■ Problem to solve ■
The job is to find each line of the records below that includes the word "street" and copy it.
:: Exercise materials
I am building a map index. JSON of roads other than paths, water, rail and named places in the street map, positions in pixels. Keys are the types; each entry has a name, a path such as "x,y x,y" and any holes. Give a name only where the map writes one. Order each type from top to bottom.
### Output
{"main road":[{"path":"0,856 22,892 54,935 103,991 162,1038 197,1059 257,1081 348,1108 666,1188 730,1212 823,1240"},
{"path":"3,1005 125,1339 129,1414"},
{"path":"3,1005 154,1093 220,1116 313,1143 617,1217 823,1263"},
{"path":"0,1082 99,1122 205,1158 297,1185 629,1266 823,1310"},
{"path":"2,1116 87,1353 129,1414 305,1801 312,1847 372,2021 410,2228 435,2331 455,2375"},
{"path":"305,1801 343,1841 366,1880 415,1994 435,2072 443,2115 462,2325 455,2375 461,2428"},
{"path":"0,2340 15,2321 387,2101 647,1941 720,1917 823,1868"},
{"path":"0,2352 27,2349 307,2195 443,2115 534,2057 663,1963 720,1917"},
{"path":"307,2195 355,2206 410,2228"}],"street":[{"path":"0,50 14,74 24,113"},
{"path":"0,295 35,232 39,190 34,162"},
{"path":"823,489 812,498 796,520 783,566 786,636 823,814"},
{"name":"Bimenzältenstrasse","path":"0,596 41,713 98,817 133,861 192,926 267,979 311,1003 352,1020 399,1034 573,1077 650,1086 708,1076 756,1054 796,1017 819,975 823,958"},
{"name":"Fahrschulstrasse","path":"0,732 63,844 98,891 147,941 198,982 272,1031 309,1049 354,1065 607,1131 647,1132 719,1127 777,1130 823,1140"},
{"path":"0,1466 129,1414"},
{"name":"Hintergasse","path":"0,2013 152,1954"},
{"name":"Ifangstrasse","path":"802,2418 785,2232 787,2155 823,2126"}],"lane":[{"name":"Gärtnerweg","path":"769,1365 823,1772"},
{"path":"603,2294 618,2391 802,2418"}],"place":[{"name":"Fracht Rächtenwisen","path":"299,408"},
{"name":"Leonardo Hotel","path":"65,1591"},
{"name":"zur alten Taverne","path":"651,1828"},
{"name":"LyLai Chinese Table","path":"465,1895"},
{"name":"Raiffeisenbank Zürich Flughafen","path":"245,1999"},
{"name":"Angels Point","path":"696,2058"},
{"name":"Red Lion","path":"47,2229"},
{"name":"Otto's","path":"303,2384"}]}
::::
■ Reply ■
I am building a map index. JSON of roads other than paths, water, rail and named places in the street map, positions in pixels. Keys are the types; each entry has a name, a path such as "x,y x,y" and any holes. Give a name only where the map writes one. Order each type from top to bottom.
{"path":"307,2195 355,2206 410,2228"}],"street":[{"path":"0,50 14,74 24,113"},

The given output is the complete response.